-- Start Supplied data --

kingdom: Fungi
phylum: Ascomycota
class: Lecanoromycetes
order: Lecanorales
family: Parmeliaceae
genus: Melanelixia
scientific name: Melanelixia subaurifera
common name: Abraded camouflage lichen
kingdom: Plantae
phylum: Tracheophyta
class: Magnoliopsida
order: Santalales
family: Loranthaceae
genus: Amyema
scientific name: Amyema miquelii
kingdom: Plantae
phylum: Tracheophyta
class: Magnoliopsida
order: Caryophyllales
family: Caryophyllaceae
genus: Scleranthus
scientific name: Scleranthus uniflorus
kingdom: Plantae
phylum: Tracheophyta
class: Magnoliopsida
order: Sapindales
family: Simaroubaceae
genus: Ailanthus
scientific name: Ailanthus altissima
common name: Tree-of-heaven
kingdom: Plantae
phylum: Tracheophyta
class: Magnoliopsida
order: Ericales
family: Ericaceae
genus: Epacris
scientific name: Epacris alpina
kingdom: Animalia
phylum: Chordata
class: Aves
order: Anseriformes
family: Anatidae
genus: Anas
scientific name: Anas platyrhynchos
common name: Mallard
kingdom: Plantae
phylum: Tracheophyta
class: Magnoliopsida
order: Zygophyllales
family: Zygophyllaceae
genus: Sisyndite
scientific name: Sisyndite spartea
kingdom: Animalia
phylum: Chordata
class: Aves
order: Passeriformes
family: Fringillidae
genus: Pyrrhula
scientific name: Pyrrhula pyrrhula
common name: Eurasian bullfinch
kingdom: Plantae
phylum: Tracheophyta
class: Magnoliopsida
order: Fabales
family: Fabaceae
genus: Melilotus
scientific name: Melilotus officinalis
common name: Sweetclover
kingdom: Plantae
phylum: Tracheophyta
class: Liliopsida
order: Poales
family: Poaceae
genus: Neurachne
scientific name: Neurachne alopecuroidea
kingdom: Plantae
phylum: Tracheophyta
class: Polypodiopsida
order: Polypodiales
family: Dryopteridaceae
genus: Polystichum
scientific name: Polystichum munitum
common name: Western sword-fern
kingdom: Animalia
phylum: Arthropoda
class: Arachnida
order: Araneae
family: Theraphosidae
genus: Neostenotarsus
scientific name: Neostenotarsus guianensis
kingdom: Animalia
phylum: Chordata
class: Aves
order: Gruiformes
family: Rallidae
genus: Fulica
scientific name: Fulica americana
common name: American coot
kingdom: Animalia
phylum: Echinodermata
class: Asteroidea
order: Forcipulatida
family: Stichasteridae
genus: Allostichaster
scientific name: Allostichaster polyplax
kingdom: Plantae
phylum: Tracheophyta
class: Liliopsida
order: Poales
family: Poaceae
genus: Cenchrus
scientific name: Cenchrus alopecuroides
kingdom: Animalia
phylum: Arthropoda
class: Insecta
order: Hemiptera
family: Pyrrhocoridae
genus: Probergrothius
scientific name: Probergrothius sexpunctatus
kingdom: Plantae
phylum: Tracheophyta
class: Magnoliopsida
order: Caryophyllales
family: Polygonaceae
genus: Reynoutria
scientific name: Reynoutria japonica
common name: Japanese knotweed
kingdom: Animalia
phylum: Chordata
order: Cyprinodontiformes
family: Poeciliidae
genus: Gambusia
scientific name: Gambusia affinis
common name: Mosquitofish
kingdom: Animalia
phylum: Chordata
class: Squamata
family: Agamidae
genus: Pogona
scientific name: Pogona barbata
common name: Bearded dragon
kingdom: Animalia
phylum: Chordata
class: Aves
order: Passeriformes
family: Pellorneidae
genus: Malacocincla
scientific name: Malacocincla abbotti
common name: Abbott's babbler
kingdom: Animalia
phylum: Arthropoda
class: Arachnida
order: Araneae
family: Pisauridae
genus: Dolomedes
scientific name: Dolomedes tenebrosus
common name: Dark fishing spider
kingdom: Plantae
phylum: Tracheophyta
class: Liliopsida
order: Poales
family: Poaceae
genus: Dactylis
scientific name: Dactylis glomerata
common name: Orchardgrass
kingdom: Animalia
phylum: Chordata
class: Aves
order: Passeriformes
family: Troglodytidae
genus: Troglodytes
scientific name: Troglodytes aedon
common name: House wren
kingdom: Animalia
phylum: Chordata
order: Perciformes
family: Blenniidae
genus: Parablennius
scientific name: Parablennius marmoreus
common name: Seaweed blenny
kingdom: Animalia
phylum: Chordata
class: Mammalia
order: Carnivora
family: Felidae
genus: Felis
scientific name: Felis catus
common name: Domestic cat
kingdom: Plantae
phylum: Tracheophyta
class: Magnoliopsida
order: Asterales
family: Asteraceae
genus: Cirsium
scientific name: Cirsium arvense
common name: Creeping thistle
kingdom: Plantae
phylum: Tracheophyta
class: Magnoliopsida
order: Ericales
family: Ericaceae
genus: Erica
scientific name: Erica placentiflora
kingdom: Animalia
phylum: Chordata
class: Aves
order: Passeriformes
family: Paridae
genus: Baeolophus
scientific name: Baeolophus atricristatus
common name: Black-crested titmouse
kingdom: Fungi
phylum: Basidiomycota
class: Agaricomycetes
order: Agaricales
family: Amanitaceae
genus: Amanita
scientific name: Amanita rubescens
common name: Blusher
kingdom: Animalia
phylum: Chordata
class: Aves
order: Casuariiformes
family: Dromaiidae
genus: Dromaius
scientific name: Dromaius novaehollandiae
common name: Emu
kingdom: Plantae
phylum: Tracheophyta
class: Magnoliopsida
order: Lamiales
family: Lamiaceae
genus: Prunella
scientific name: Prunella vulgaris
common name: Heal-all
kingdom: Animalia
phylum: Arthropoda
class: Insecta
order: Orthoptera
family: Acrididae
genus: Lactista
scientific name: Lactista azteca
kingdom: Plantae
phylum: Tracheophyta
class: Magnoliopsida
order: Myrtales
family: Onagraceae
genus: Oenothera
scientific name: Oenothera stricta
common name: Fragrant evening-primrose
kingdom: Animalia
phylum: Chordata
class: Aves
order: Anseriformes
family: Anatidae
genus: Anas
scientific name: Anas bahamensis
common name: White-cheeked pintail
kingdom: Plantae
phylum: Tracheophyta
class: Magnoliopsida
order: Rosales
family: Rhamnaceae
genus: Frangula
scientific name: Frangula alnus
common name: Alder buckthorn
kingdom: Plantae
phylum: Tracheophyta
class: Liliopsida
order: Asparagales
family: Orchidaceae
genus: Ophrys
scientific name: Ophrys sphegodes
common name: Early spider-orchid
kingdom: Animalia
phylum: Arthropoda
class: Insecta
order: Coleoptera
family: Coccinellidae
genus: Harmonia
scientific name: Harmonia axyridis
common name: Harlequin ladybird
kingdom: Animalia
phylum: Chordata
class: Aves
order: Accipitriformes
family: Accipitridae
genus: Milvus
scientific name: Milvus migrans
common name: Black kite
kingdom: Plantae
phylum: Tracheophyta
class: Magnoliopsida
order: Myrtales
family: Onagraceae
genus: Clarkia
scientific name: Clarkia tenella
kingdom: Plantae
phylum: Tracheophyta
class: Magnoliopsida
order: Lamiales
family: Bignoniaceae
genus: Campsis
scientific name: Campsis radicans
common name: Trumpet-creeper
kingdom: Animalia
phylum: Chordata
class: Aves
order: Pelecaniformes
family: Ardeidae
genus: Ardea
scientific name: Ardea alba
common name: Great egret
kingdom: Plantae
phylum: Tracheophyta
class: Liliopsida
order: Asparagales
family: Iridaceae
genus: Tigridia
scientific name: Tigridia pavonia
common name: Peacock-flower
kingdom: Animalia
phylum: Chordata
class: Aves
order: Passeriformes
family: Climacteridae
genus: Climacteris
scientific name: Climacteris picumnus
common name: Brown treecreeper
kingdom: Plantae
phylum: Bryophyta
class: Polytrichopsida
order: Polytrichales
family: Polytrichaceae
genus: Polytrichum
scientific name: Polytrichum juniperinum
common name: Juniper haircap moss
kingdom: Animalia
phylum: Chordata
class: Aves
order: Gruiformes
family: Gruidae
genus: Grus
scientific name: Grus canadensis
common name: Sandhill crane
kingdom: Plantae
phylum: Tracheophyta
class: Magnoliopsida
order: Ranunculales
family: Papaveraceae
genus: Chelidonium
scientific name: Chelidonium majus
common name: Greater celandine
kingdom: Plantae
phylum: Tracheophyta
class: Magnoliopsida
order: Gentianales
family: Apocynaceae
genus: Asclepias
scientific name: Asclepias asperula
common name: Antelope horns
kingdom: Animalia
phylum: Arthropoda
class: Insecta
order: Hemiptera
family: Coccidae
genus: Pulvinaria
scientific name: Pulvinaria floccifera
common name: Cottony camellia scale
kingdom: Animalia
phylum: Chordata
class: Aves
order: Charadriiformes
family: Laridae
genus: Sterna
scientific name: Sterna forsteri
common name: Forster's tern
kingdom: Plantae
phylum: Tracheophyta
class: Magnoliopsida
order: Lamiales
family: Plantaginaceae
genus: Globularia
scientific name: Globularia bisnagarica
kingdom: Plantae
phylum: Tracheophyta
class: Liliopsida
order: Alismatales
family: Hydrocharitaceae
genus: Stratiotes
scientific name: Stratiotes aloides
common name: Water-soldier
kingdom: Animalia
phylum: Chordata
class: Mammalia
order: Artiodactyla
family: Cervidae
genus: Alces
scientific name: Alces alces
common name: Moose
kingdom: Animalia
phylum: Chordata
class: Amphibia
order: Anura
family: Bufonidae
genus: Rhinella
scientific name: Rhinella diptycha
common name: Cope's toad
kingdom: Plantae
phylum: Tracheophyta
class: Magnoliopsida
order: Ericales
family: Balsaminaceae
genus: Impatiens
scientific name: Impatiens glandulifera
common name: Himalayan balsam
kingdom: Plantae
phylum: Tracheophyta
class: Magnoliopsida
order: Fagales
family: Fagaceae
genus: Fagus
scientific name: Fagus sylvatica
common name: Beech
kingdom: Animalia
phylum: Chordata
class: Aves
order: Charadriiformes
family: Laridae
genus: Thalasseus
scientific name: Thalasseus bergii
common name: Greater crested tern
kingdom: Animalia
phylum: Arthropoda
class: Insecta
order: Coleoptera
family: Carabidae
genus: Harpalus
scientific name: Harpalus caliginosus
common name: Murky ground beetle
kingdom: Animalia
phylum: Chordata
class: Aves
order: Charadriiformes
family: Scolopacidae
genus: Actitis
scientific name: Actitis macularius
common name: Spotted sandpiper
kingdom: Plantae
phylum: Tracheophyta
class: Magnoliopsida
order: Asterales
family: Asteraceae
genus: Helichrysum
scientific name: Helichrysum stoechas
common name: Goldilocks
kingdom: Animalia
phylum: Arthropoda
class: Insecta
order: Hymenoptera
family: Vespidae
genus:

-- End Supplied data --

Could you edit the data from its start through the line containing "genus: Amyema", replacing "kingdom" with "domain" and leaving everything else unchanged?

domain: Fungi
phylum: Ascomycota
class: Lecanoromycetes
order: Lecanorales
family: Parmeliaceae
genus: Melanelixia
scientific name: Melanelixia subaurifera
common name: Abraded camouflage lichen
domain: Plantae
phylum: Tracheophyta
class: Magnoliopsida
order: Santalales
family: Loranthaceae
genus: Amyema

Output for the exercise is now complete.